Richard Hogan: Kids want boundaries — give them to them for a happy home

A family without rules, principles and values so quickly descends into an inverted hierarchy
Richard Hogan: Kids want boundaries — give them to them for a happy home

For Important Putting Place Is In Richard Boundaries Hogan, Teenagers

Working in the interest of your future self is such an important concept if you want to bring any desired goal into life. I tell teenagers doing the Leaving Certificate at this time of year, think about September you, how do you want that person to feel? Do you want them to be proud of the work they did this year? What do you want to achieve in the exam?

Well, to do that you have to delay gratification in the present by working in the interest of that future self. I can see the lightbulb going on. It is also something I say to parents sitting in my clinic discussing family rules. If you want the house to run smoothly over the long and, at times difficult years of adolescence, you have to work in the interest of that future house. 

The reason I’m saying this is because I have seen too many times in my clinic families in chaos because the denizens of that family have never followed any real routine or rules. A family without rules, principles and values so quickly descends into an inverted hierarchy, and this type of house is unpleasant for everyone in that system.

How is it some teenagers can manage to regulate themselves, follow the rules and respect their parents, while others slam doors, launch terrible expletives and come home when they feel like it? I had a 19-year-old client tell me recently he had come home drunk and vomited in the bathroom waking the entire house up. His punishment was that he wasn’t allowed out for the next three weeks. Which he accepted, and found reasonable. 

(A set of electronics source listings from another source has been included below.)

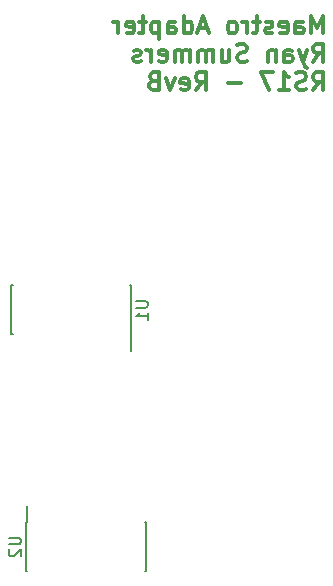
<source format=gbr>
G04 #@! TF.FileFunction,Legend,Bot*
%FSLAX46Y46*%
G04 Gerber Fmt 4.6, Leading zero omitted, Abs format (unit mm)*
G04 Created by KiCad (PCBNEW 4.0.2+dfsg1-stable) date Wed 09 May 2018 11:30:02 PM PDT*
%MOMM*%
G01*
G04 APERTURE LIST*
%ADD10C,0.100000*%
%ADD11C,0.300000*%
%ADD12C,0.150000*%
G04 APERTURE END LIST*
D10*
D11*
X183043557Y-64750371D02*
X183043557Y-63250371D01*
X182543557Y-64321800D01*
X182043557Y-63250371D01*
X182043557Y-64750371D01*
X180686414Y-64750371D02*
X180686414Y-63964657D01*
X180757843Y-63821800D01*
X180900700Y-63750371D01*
X181186414Y-63750371D01*
X181329271Y-63821800D01*
X180686414Y-64678943D02*
X180829271Y-64750371D01*
X181186414Y-64750371D01*
X181329271Y-64678943D01*
X181400700Y-64536086D01*
X181400700Y-64393229D01*
X181329271Y-64250371D01*
X181186414Y-64178943D01*
X180829271Y-64178943D01*
X180686414Y-64107514D01*
X179400700Y-64678943D02*
X179543557Y-64750371D01*
X179829271Y-64750371D01*
X179972128Y-64678943D01*
X180043557Y-64536086D01*
X180043557Y-63964657D01*
X179972128Y-63821800D01*
X179829271Y-63750371D01*
X179543557Y-63750371D01*
X179400700Y-63821800D01*
X179329271Y-63964657D01*
X179329271Y-64107514D01*
X180043557Y-64250371D01*
X178757843Y-64678943D02*
X178614986Y-64750371D01*
X178329271Y-64750371D01*
X178186414Y-64678943D01*
X178114986Y-64536086D01*
X178114986Y-64464657D01*
X178186414Y-64321800D01*
X178329271Y-64250371D01*
X178543557Y-64250371D01*
X178686414Y-64178943D01*
X178757843Y-64036086D01*
X178757843Y-63964657D01*
X178686414Y-63821800D01*
X178543557Y-63750371D01*
X178329271Y-63750371D01*
X178186414Y-63821800D01*
X177686414Y-63750371D02*
X177114985Y-63750371D01*
X177472128Y-63250371D02*
X177472128Y-64536086D01*
X177400700Y-64678943D01*
X177257842Y-64750371D01*
X177114985Y-64750371D01*
X176614985Y-64750371D02*
X176614985Y-63750371D01*
X176614985Y-64036086D02*
X176543557Y-63893229D01*
X176472128Y-63821800D01*
X176329271Y-63750371D01*
X176186414Y-63750371D01*
X175472128Y-64750371D02*
X175614986Y-64678943D01*
X175686414Y-64607514D01*
X175757843Y-64464657D01*
X175757843Y-64036086D01*
X175686414Y-63893229D01*
X175614986Y-63821800D01*
X175472128Y-63750371D01*
X175257843Y-63750371D01*
X175114986Y-63821800D01*
X175043557Y-63893229D01*
X174972128Y-64036086D01*
X174972128Y-64464657D01*
X175043557Y-64607514D01*
X175114986Y-64678943D01*
X175257843Y-64750371D01*
X175472128Y-64750371D01*
X173257843Y-64321800D02*
X172543557Y-64321800D01*
X173400700Y-64750371D02*
X172900700Y-63250371D01*
X172400700Y-64750371D01*
X171257843Y-64750371D02*
X171257843Y-63250371D01*
X171257843Y-64678943D02*
X171400700Y-64750371D01*
X171686414Y-64750371D01*
X171829272Y-64678943D01*
X171900700Y-64607514D01*
X171972129Y-64464657D01*
X171972129Y-64036086D01*
X171900700Y-63893229D01*
X171829272Y-63821800D01*
X171686414Y-63750371D01*
X171400700Y-63750371D01*
X171257843Y-63821800D01*
X169900700Y-64750371D02*
X169900700Y-63964657D01*
X169972129Y-63821800D01*
X170114986Y-63750371D01*
X170400700Y-63750371D01*
X170543557Y-63821800D01*
X169900700Y-64678943D02*
X170043557Y-64750371D01*
X170400700Y-64750371D01*
X170543557Y-64678943D01*
X170614986Y-64536086D01*
X170614986Y-64393229D01*
X170543557Y-64250371D01*
X170400700Y-64178943D01*
X170043557Y-64178943D01*
X169900700Y-64107514D01*
X169186414Y-63750371D02*
X169186414Y-65250371D01*
X169186414Y-63821800D02*
X169043557Y-63750371D01*
X168757843Y-63750371D01*
X168614986Y-63821800D01*
X168543557Y-63893229D01*
X168472128Y-64036086D01*
X168472128Y-64464657D01*
X168543557Y-64607514D01*
X168614986Y-64678943D01*
X168757843Y-64750371D01*
X169043557Y-64750371D01*
X169186414Y-64678943D01*
X168043557Y-63750371D02*
X167472128Y-63750371D01*
X167829271Y-63250371D02*
X167829271Y-64536086D01*
X167757843Y-64678943D01*
X167614985Y-64750371D01*
X167472128Y-64750371D01*
X166400700Y-64678943D02*
X166543557Y-64750371D01*
X166829271Y-64750371D01*
X166972128Y-64678943D01*
X167043557Y-64536086D01*
X167043557Y-63964657D01*
X166972128Y-63821800D01*
X166829271Y-63750371D01*
X166543557Y-63750371D01*
X166400700Y-63821800D01*
X166329271Y-63964657D01*
X166329271Y-64107514D01*
X167043557Y-64250371D01*
X165686414Y-64750371D02*
X165686414Y-63750371D01*
X165686414Y-64036086D02*
X165614986Y-63893229D01*
X165543557Y-63821800D01*
X165400700Y-63750371D01*
X165257843Y-63750371D01*
X182186414Y-67150371D02*
X182686414Y-66436086D01*
X183043557Y-67150371D02*
X183043557Y-65650371D01*
X182472129Y-65650371D01*
X182329271Y-65721800D01*
X182257843Y-65793229D01*
X182186414Y-65936086D01*
X182186414Y-66150371D01*
X182257843Y-66293229D01*
X182329271Y-66364657D01*
X182472129Y-66436086D01*
X183043557Y-66436086D01*
X181686414Y-66150371D02*
X181329271Y-67150371D01*
X180972129Y-66150371D02*
X181329271Y-67150371D01*
X181472129Y-67507514D01*
X181543557Y-67578943D01*
X181686414Y-67650371D01*
X179757843Y-67150371D02*
X179757843Y-66364657D01*
X179829272Y-66221800D01*
X179972129Y-66150371D01*
X180257843Y-66150371D01*
X180400700Y-66221800D01*
X179757843Y-67078943D02*
X179900700Y-67150371D01*
X180257843Y-67150371D01*
X180400700Y-67078943D01*
X180472129Y-66936086D01*
X180472129Y-66793229D01*
X180400700Y-66650371D01*
X180257843Y-66578943D01*
X179900700Y-66578943D01*
X179757843Y-66507514D01*
X179043557Y-66150371D02*
X179043557Y-67150371D01*
X179043557Y-66293229D02*
X178972129Y-66221800D01*
X178829271Y-66150371D01*
X178614986Y-66150371D01*
X178472129Y-66221800D01*
X178400700Y-66364657D01*
X178400700Y-67150371D01*
X176614986Y-67078943D02*
X176400700Y-67150371D01*
X176043557Y-67150371D01*
X175900700Y-67078943D01*
X175829271Y-67007514D01*
X175757843Y-66864657D01*
X175757843Y-66721800D01*
X175829271Y-66578943D01*
X175900700Y-66507514D01*
X176043557Y-66436086D01*
X176329271Y-66364657D01*
X176472129Y-66293229D01*
X176543557Y-66221800D01*
X176614986Y-66078943D01*
X176614986Y-65936086D01*
X176543557Y-65793229D01*
X176472129Y-65721800D01*
X176329271Y-65650371D01*
X175972129Y-65650371D01*
X175757843Y-65721800D01*
X174472129Y-66150371D02*
X174472129Y-67150371D01*
X175114986Y-66150371D02*
X175114986Y-66936086D01*
X175043558Y-67078943D01*
X174900700Y-67150371D01*
X174686415Y-67150371D01*
X174543558Y-67078943D01*
X174472129Y-67007514D01*
X173757843Y-67150371D02*
X173757843Y-66150371D01*
X173757843Y-66293229D02*
X173686415Y-66221800D01*
X173543557Y-66150371D01*
X173329272Y-66150371D01*
X173186415Y-66221800D01*
X173114986Y-66364657D01*
X173114986Y-67150371D01*
X173114986Y-66364657D02*
X173043557Y-66221800D01*
X172900700Y-66150371D01*
X172686415Y-66150371D01*
X172543557Y-66221800D01*
X172472129Y-66364657D01*
X172472129Y-67150371D01*
X171757843Y-67150371D02*
X171757843Y-66150371D01*
X171757843Y-66293229D02*
X171686415Y-66221800D01*
X171543557Y-66150371D01*
X171329272Y-66150371D01*
X171186415Y-66221800D01*
X171114986Y-66364657D01*
X171114986Y-67150371D01*
X171114986Y-66364657D02*
X171043557Y-66221800D01*
X170900700Y-66150371D01*
X170686415Y-66150371D01*
X170543557Y-66221800D01*
X170472129Y-66364657D01*
X170472129Y-67150371D01*
X169186415Y-67078943D02*
X169329272Y-67150371D01*
X169614986Y-67150371D01*
X169757843Y-67078943D01*
X169829272Y-66936086D01*
X169829272Y-66364657D01*
X169757843Y-66221800D01*
X169614986Y-66150371D01*
X169329272Y-66150371D01*
X169186415Y-66221800D01*
X169114986Y-66364657D01*
X169114986Y-66507514D01*
X169829272Y-66650371D01*
X168472129Y-67150371D02*
X168472129Y-66150371D01*
X168472129Y-66436086D02*
X168400701Y-66293229D01*
X168329272Y-66221800D01*
X168186415Y-66150371D01*
X168043558Y-66150371D01*
X167614987Y-67078943D02*
X167472130Y-67150371D01*
X167186415Y-67150371D01*
X167043558Y-67078943D01*
X166972130Y-66936086D01*
X166972130Y-66864657D01*
X167043558Y-66721800D01*
X167186415Y-66650371D01*
X167400701Y-66650371D01*
X167543558Y-66578943D01*
X167614987Y-66436086D01*
X167614987Y-66364657D01*
X167543558Y-66221800D01*
X167400701Y-66150371D01*
X167186415Y-66150371D01*
X167043558Y-66221800D01*
X182186414Y-69550371D02*
X182686414Y-68836086D01*
X183043557Y-69550371D02*
X183043557Y-68050371D01*
X182472129Y-68050371D01*
X182329271Y-68121800D01*
X182257843Y-68193229D01*
X182186414Y-68336086D01*
X182186414Y-68550371D01*
X182257843Y-68693229D01*
X182329271Y-68764657D01*
X182472129Y-68836086D01*
X183043557Y-68836086D01*
X181614986Y-69478943D02*
X181400700Y-69550371D01*
X181043557Y-69550371D01*
X180900700Y-69478943D01*
X180829271Y-69407514D01*
X180757843Y-69264657D01*
X180757843Y-69121800D01*
X180829271Y-68978943D01*
X180900700Y-68907514D01*
X181043557Y-68836086D01*
X181329271Y-68764657D01*
X181472129Y-68693229D01*
X181543557Y-68621800D01*
X181614986Y-68478943D01*
X181614986Y-68336086D01*
X181543557Y-68193229D01*
X181472129Y-68121800D01*
X181329271Y-68050371D01*
X180972129Y-68050371D01*
X180757843Y-68121800D01*
X179329272Y-69550371D02*
X180186415Y-69550371D01*
X179757843Y-69550371D02*
X179757843Y-68050371D01*
X179900700Y-68264657D01*
X180043558Y-68407514D01*
X180186415Y-68478943D01*
X178829272Y-68050371D02*
X177829272Y-68050371D01*
X178472129Y-69550371D01*
X176114987Y-68978943D02*
X174972130Y-68978943D01*
X172257844Y-69550371D02*
X172757844Y-68836086D01*
X173114987Y-69550371D02*
X173114987Y-68050371D01*
X172543559Y-68050371D01*
X172400701Y-68121800D01*
X172329273Y-68193229D01*
X172257844Y-68336086D01*
X172257844Y-68550371D01*
X172329273Y-68693229D01*
X172400701Y-68764657D01*
X172543559Y-68836086D01*
X173114987Y-68836086D01*
X171043559Y-69478943D02*
X171186416Y-69550371D01*
X171472130Y-69550371D01*
X171614987Y-69478943D01*
X171686416Y-69336086D01*
X171686416Y-68764657D01*
X171614987Y-68621800D01*
X171472130Y-68550371D01*
X171186416Y-68550371D01*
X171043559Y-68621800D01*
X170972130Y-68764657D01*
X170972130Y-68907514D01*
X171686416Y-69050371D01*
X170472130Y-68550371D02*
X170114987Y-69550371D01*
X169757845Y-68550371D01*
X168686416Y-68764657D02*
X168472130Y-68836086D01*
X168400702Y-68907514D01*
X168329273Y-69050371D01*
X168329273Y-69264657D01*
X168400702Y-69407514D01*
X168472130Y-69478943D01*
X168614988Y-69550371D01*
X169186416Y-69550371D01*
X169186416Y-68050371D01*
X168686416Y-68050371D01*
X168543559Y-68121800D01*
X168472130Y-68193229D01*
X168400702Y-68336086D01*
X168400702Y-68478943D01*
X168472130Y-68621800D01*
X168543559Y-68693229D01*
X168686416Y-68764657D01*
X169186416Y-68764657D01*
D12*
X166812040Y-90238400D02*
X166787040Y-90238400D01*
X166812040Y-86088400D02*
X166707040Y-86088400D01*
X156662040Y-86088400D02*
X156767040Y-86088400D01*
X156662040Y-90238400D02*
X156767040Y-90238400D01*
X166812040Y-90238400D02*
X166812040Y-86088400D01*
X156662040Y-90238400D02*
X156662040Y-86088400D01*
X166787040Y-90238400D02*
X166787040Y-91613400D01*
X157909180Y-106129020D02*
X157934180Y-106129020D01*
X157909180Y-110279020D02*
X158014180Y-110279020D01*
X168059180Y-110279020D02*
X167954180Y-110279020D01*
X168059180Y-106129020D02*
X167954180Y-106129020D01*
X157909180Y-106129020D02*
X157909180Y-110279020D01*
X168059180Y-106129020D02*
X168059180Y-110279020D01*
X157934180Y-106129020D02*
X157934180Y-104754020D01*
X167189421Y-87401495D02*
X167998945Y-87401495D01*
X168094183Y-87449114D01*
X168141802Y-87496733D01*
X168189421Y-87591971D01*
X168189421Y-87782448D01*
X168141802Y-87877686D01*
X168094183Y-87925305D01*
X167998945Y-87972924D01*
X167189421Y-87972924D01*
X168189421Y-88972924D02*
X168189421Y-88401495D01*
X168189421Y-88687209D02*
X167189421Y-88687209D01*
X167332278Y-88591971D01*
X167427516Y-88496733D01*
X167475135Y-88401495D01*
X156436561Y-107442115D02*
X157246085Y-107442115D01*
X157341323Y-107489734D01*
X157388942Y-107537353D01*
X157436561Y-107632591D01*
X157436561Y-107823068D01*
X157388942Y-107918306D01*
X157341323Y-107965925D01*
X157246085Y-108013544D01*
X156436561Y-108013544D01*
X156531799Y-108442115D02*
X156484180Y-108489734D01*
X156436561Y-108584972D01*
X156436561Y-108823068D01*
X156484180Y-108918306D01*
X156531799Y-108965925D01*
X156627037Y-109013544D01*
X156722275Y-109013544D01*
X156865132Y-108965925D01*
X157436561Y-108394496D01*
X157436561Y-109013544D01*
M02*

</source>
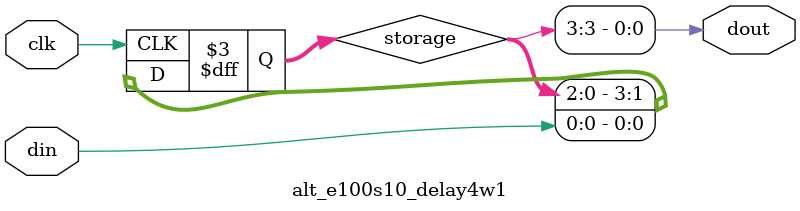
<source format=v>




`timescale 1ps/1ps


module alt_e100s10_delay4w1 #(
    parameter SIM_EMULATE = 1'b0
) (
    input clk,
    input [0:0] din,
    output [0:0] dout
);

localparam WIDTH = 1;
localparam LATENCY = 4;

reg [WIDTH*LATENCY-1:0] storage = {(WIDTH*LATENCY){1'b0}} /* synthesis preserve_syn_only */;
always @(posedge clk) begin
	storage <= {storage [WIDTH*(LATENCY-1)-1:0],din};
end
assign dout = storage [WIDTH*LATENCY-1:WIDTH*(LATENCY-1)];
endmodule


</source>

In the session that followed, I had parents tell me their 14-year-old son had been arrested for stealing, attempted to strike a member of the force, had stolen money from the parents, broken a window the same evening in a neighbour’s house and the next evening he was back out again with his friends enjoying the weekend. They explained that he wouldn’t follow their rules, and they were perplexed as to what to do with this child that was unmanageable. The reason I’m giving you these two case studies is because children crave boundaries and need them in their life, teaching your child how to take responsibility for their actions is not desirable, it is necessary. 

There is a scene in the series The Sopranos that illuminates the point I am trying to make. Meadow Soprano, the head Mafioso’s daughter, has just trashed her grandmother’s house, Tony Soprano and his wife are trying to figure out the punishment. Tony turns to his wife and says, "if she ever figures out that we have no power we are in trouble". This line illustrates wonderfully the point I’m trying to make. 

If you don’t teach your child in their formative years how to obey rules and follow your instruction and the consequences for their behaviour, the teenage years are going to be chaotic and far more challenging than they need to be. So, think about the year ahead. What boundary do you need to have in the family? 

Technology is a disruptor in the modern family. I meet so many families that have no technology policy in the house and wonder why the house is in such chaos. This is the perfect time to bring in a policy that is healthy and allows your child to play games and be on their device, depending on their age, while also being able to be with friends and family away from devices. 

It is important that you get ‘buy-in’ from your child. Get them to help with the policy. Remember it’s a negotiation, they’ll go high and you’ll go low and you’ll both meet somewhere in the middle. Expect them to break the rule and then have a nice reasonable consequence for that slip in self-regulation. So, let’s say they play on screens over their time limit on Tuesday, you have agreed one hour, and they have gamed for two hours, now they are not able to game on Wednesday and on Thursday they only get half an hour and if they show that they can manage that, they get their gaming time back to normal on Friday. This is teaching your children to make the right decision when you are not there, which is such a vital skill to develop in your child.

These games have all sorts of problems in them; loot boxes which are psychologically and structurally akin to gambling, the immersive nature of games and devices, the potential for risky behaviour, bullying, viewing extreme pornography etc. However, they are not an evil, we just have to parent them so that they can manage themselves. We must have ramifications for when they slip in the regulation of their behaviour, but those consequences can’t be disproportionate and must be fair, so that you don’t annihilate the spirit of the child. 

Bringing in boundaries and setting out the values of the family early in your child’s development, will immunise the family against major strife later in adolescence. Work in the interest of your future family now and adolescence will not be an intolerable struggle.